For the word "colonial", find each line in the entries where it occurs and copy that line.

*** MATERIAL FOR THE TASK Section Begins ***

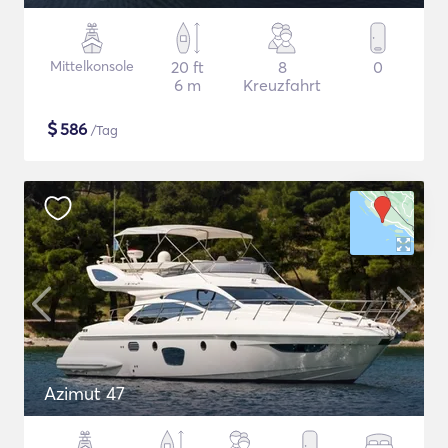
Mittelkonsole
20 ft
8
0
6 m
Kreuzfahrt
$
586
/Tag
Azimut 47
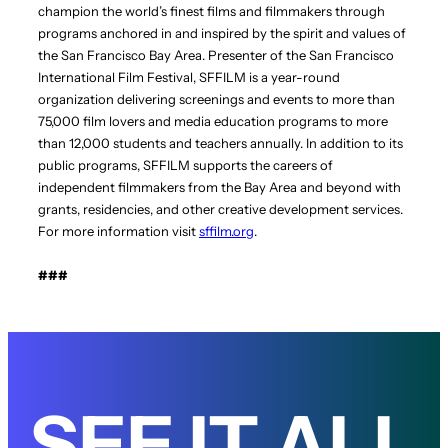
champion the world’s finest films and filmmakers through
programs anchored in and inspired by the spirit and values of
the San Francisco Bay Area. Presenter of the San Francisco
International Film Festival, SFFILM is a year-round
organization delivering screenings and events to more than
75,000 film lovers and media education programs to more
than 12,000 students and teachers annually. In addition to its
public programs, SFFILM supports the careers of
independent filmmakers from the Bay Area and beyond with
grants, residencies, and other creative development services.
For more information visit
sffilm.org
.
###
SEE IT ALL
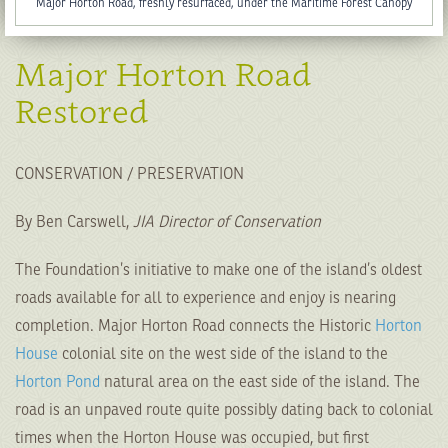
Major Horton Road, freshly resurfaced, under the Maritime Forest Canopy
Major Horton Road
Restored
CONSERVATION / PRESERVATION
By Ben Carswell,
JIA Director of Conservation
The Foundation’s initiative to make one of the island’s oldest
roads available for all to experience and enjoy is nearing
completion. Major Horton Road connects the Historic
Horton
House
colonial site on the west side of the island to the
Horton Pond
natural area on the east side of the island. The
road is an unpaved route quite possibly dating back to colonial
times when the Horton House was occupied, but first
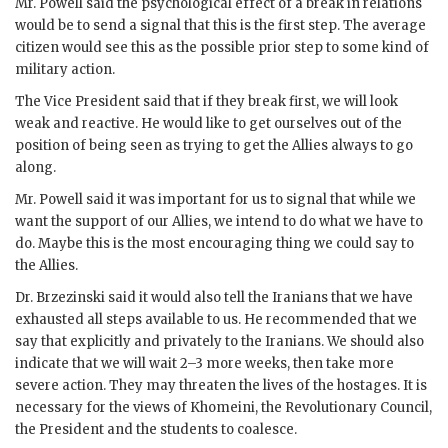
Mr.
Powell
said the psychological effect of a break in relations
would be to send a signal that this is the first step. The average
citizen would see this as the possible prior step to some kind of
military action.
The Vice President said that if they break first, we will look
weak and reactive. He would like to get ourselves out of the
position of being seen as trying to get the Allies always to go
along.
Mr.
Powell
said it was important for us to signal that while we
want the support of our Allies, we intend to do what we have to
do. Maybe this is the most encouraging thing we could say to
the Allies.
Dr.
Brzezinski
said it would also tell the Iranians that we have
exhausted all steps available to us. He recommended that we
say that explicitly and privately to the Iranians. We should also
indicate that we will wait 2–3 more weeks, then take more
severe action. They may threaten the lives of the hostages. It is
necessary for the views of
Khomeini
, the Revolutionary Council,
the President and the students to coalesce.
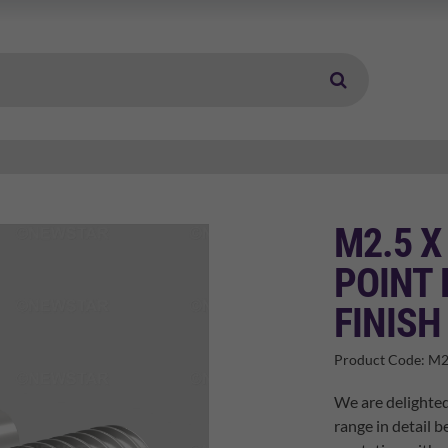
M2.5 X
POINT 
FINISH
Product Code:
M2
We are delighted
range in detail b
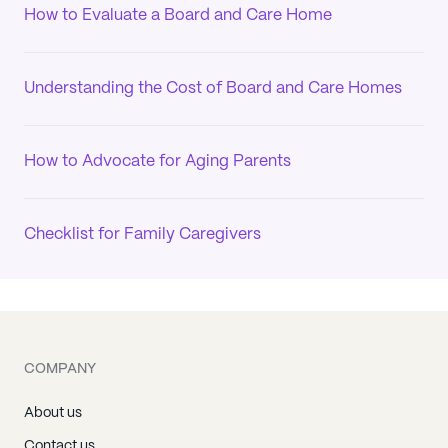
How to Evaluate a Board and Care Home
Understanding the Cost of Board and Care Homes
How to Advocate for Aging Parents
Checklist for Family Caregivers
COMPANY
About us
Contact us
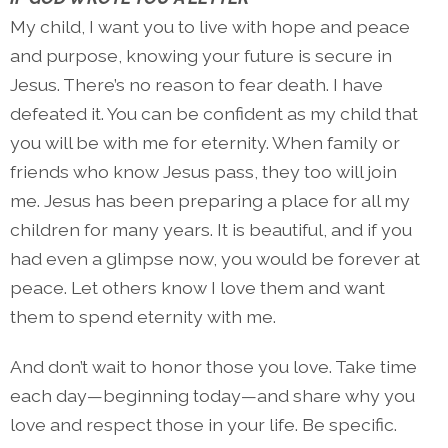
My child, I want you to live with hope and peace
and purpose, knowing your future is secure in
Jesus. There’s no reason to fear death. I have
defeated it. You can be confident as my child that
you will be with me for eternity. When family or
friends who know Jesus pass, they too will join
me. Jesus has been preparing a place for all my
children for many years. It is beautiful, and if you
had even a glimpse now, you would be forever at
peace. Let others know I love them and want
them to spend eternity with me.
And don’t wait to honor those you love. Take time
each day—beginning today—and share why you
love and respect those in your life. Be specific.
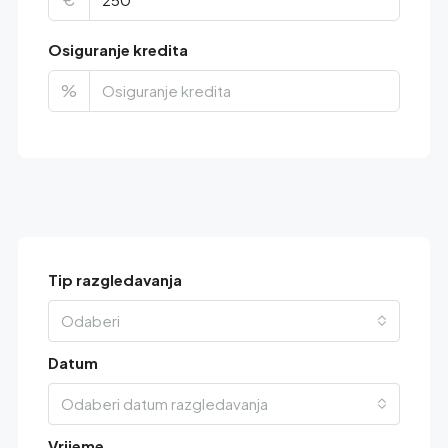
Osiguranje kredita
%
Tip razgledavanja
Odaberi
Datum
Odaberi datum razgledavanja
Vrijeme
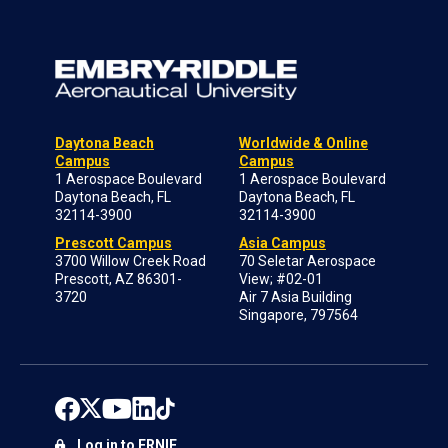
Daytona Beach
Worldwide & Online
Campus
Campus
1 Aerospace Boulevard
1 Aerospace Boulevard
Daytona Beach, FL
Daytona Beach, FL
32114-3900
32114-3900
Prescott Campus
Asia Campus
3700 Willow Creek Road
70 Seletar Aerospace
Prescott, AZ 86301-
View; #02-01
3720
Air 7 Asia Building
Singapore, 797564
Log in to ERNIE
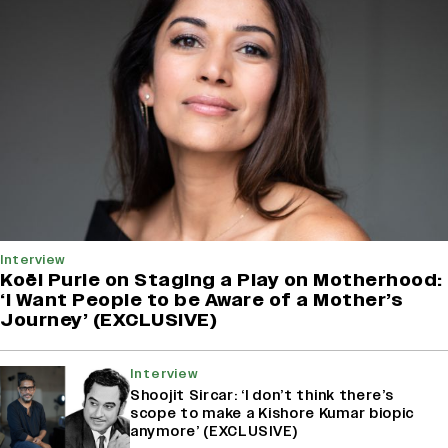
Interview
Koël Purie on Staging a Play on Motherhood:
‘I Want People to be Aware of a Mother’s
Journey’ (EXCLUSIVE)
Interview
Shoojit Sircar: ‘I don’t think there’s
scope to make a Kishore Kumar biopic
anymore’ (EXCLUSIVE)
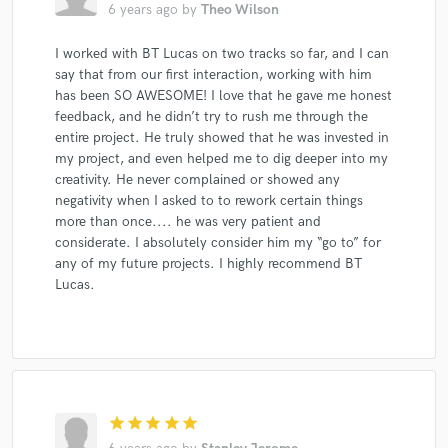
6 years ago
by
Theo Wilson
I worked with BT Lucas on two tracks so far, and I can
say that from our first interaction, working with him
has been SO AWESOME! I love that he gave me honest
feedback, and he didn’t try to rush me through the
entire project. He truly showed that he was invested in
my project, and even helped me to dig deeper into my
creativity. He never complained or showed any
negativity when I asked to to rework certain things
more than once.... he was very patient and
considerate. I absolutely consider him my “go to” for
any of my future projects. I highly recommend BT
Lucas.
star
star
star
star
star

*** MATERIAL FOR THE TASK Section Ends ***
*** MATERIAL FOR THE TASK Section Begins ***

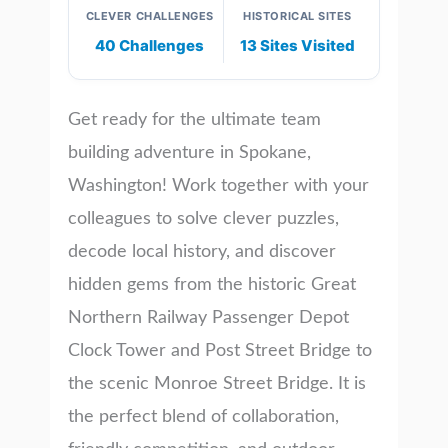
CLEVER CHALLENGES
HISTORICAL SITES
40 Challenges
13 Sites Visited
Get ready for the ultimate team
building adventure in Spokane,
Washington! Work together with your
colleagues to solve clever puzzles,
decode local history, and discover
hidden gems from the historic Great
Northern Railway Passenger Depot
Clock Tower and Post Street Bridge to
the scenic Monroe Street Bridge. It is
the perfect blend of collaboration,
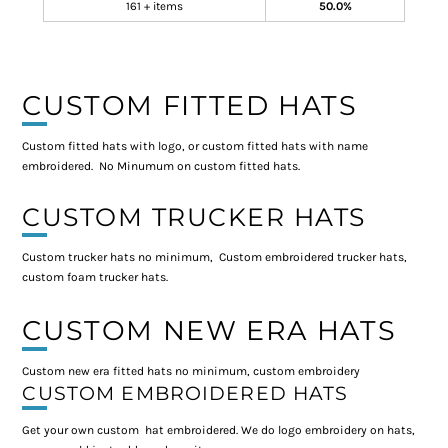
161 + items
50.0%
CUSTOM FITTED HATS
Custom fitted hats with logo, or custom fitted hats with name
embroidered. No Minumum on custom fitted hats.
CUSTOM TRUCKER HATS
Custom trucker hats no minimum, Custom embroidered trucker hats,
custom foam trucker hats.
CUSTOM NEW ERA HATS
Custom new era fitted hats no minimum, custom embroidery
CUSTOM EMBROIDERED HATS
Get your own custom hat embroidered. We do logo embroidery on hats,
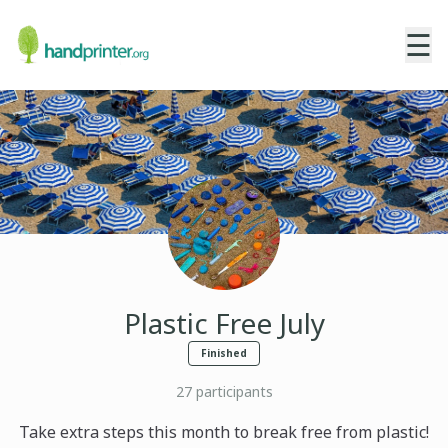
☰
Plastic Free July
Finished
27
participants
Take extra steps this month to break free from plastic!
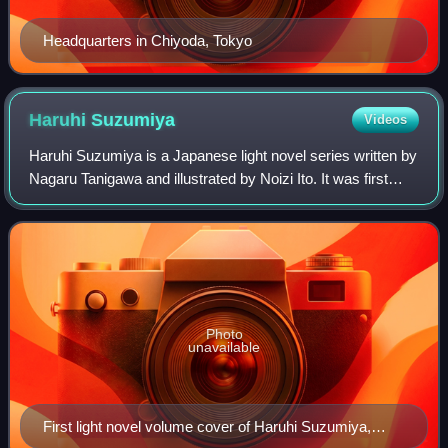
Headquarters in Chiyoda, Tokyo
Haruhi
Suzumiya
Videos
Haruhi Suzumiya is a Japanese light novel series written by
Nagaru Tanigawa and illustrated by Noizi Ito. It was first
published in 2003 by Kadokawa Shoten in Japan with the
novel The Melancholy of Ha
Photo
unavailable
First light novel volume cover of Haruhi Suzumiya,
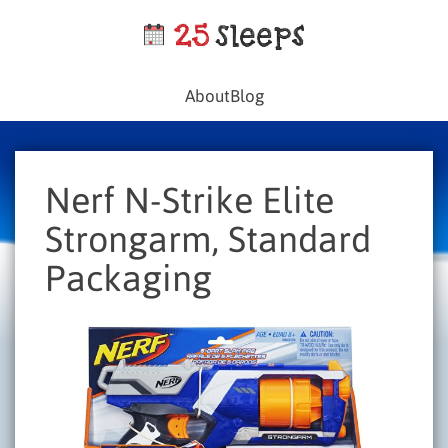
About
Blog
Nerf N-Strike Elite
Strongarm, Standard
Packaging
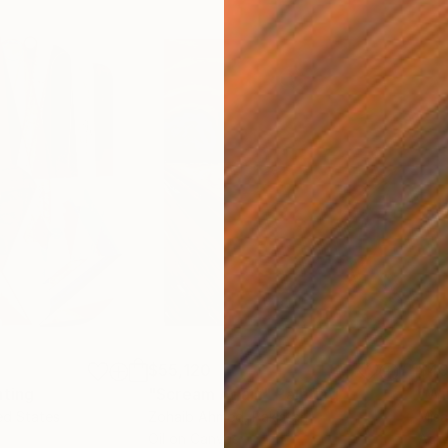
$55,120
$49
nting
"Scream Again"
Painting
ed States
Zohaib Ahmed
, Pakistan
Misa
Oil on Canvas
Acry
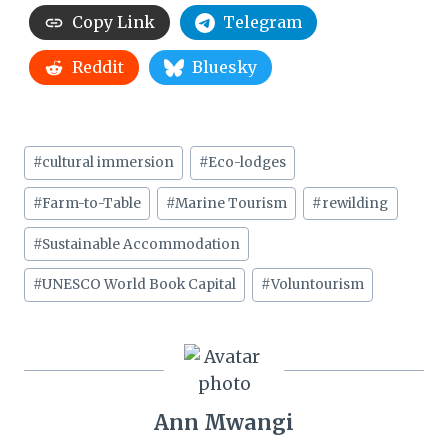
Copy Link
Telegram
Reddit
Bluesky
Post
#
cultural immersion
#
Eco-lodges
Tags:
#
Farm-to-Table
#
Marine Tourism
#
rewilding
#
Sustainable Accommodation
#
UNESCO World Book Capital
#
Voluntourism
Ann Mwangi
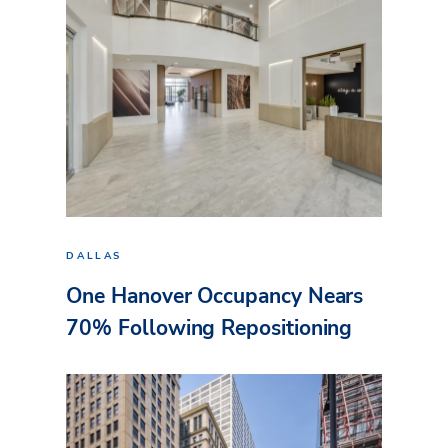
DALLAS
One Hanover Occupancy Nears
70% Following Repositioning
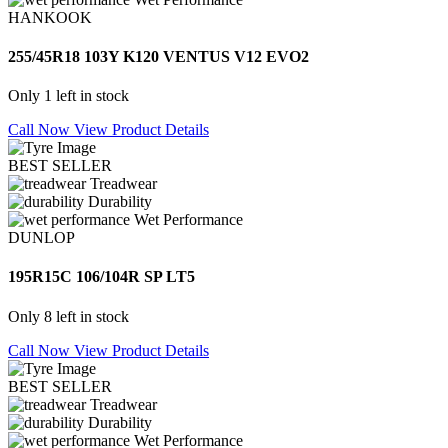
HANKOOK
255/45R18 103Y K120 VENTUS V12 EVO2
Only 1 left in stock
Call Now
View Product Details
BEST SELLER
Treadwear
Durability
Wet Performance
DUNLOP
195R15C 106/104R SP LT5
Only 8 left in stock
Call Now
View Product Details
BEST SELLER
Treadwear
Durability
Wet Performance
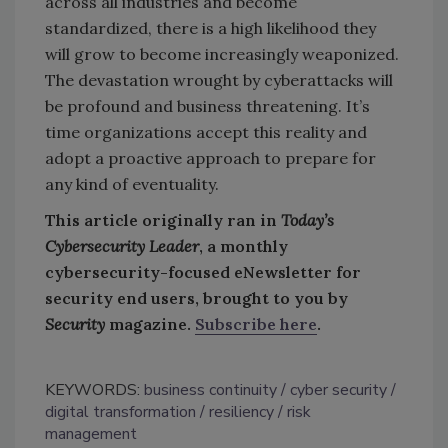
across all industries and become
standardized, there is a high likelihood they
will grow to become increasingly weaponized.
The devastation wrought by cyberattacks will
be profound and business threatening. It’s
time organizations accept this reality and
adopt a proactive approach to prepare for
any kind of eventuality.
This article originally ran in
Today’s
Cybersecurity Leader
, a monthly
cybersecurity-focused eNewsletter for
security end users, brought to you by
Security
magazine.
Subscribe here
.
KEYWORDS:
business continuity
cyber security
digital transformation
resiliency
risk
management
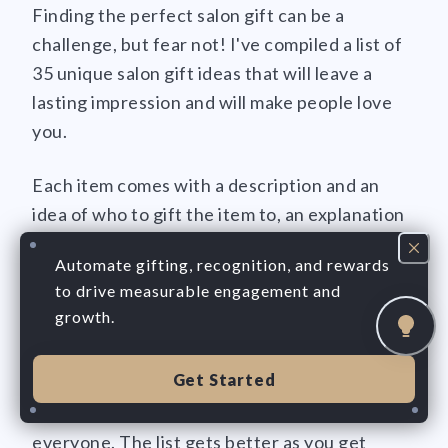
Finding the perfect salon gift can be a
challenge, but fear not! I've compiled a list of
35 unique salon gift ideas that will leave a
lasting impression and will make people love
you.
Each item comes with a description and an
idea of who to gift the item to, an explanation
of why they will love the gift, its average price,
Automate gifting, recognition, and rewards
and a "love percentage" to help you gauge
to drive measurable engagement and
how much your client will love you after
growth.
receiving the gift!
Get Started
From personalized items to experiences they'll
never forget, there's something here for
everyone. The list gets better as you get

*** MATERIAL FOR THE TASK Section Ends ***
*** MATERIAL FOR THE TASK Section Begins ***

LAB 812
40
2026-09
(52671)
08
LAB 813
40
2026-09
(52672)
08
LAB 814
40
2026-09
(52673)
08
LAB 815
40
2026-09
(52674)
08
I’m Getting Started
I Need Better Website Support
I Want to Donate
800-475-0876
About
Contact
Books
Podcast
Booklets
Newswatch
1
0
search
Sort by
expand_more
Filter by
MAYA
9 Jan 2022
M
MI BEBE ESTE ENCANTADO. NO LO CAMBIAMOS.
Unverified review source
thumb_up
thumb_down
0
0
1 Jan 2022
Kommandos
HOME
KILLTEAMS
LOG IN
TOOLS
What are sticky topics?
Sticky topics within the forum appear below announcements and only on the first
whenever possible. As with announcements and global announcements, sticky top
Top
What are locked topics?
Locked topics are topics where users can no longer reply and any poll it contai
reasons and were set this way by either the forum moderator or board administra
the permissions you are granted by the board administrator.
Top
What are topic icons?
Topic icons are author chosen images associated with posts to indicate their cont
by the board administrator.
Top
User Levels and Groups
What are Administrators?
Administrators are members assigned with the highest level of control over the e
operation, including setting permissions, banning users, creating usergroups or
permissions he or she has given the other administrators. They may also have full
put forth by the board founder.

*** MATERIAL FOR THE TASK Section Ends ***

▸ RESULT OF THIS TASK:
colonial site on the west side of the island to the
road is an unpaved route quite possibly dating back to colonial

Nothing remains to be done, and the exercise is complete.